Shouldn’t I be doing something for kids who get beat up? I have no idea what I’d do, Aleah, but here I am in the damn night with Zombie Renee. We’re traveling through darkest Georgia. This is me. I can do things, you see? I can do different things with my time. I don’t have to watch beach volleyball on TV. I don’t have to sit on my ass with Jerri making snide comments about people on HGTV. Maybe.

• • •

It was too damn hot in that sun out at the grave, but Gus stood there letting all the rays beat down on him. He sweated so hard that drips started hanging off the end of his hair wad, which looked pretty funny. I might’ve mentioned this fact to him, but he was very serious and quiet. After awhile I said, “I’ve got to get some water, man.”

He nodded and handed me the keys. “I’ll meet you in the parking lot in a few minutes.”

I didn’t have to wait very long. Gus came stumbling out before I had even aired out the car from the ridiculous heat (doors all open). I handed him a bottle of water that I got at the gift shop.

“Thanks,” he said.

“You feeling better?”

“A little. You know I wrote like a twenty page paper on Martin Luther King in seventh grade?”

“Yeah. Vaguely remember.”

“I was totally set to try to be like him, to bring good shit into the world.”

“That’s good. You still will, man.”

“Yeah, but I spend half my time chasing around a punk girl who thinks the height of awesome is drinking her mom’s vodka, because all I really want to do…really, man, all I want to do is like put her in my mouth.”

“Maddie? In your mouth?”

“Yeah. And I spent like thirty hours making a nasty poster of you, and I punched your face and cut up your cord.”

“Yeah.”

“I don’t really know what I’m doing, man.”

“Don’t look at me. I have no idea what’s going on ever.”

“Yeah, Felton. I know that.” Gus said. “I can’t really blame you for anything, can I?”

“I don’t know,” I said.

“You have a curse,” Gus said.

“I do?”

“Yeah.
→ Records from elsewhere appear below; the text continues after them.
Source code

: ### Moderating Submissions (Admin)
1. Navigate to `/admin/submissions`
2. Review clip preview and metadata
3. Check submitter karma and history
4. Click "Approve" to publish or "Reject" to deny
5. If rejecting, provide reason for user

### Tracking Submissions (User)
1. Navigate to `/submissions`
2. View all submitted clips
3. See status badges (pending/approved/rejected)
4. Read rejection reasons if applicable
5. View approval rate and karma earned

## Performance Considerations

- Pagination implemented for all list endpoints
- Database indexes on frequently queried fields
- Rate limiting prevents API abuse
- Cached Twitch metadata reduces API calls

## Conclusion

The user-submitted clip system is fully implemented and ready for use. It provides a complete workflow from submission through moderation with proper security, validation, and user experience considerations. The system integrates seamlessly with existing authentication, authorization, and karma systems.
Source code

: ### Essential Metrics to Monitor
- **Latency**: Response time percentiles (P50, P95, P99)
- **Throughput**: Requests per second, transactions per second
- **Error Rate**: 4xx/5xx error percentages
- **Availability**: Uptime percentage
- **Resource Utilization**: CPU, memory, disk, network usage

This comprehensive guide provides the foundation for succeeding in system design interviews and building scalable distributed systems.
You have the curse of the monkey king.”

“What?”

“You stopped riding your bike to school with me. You don’t come over for movie night anymore. You missed my birthday. You don’t answer my texts.”

“Why did I stop doing all that?” I said pretty much to myself.

“I don’t know,” Gus replied.

• • •

But, Aleah, I do know. Here I am thinking about it a month or so later, and I do. I really can be blamed for stuff. I don’t have a curse. I’m just me, the damn center of my own head-stuck-in-my-bunghole universe. Narcissus, the mythical dude who all narcissists are named after, loved himself so damn much he couldn’t stop staring at his own reflection in the water.

Sorry. I’m so sorry for everything to everybody.

It’s good I’m on my way back down to pick up Andrew.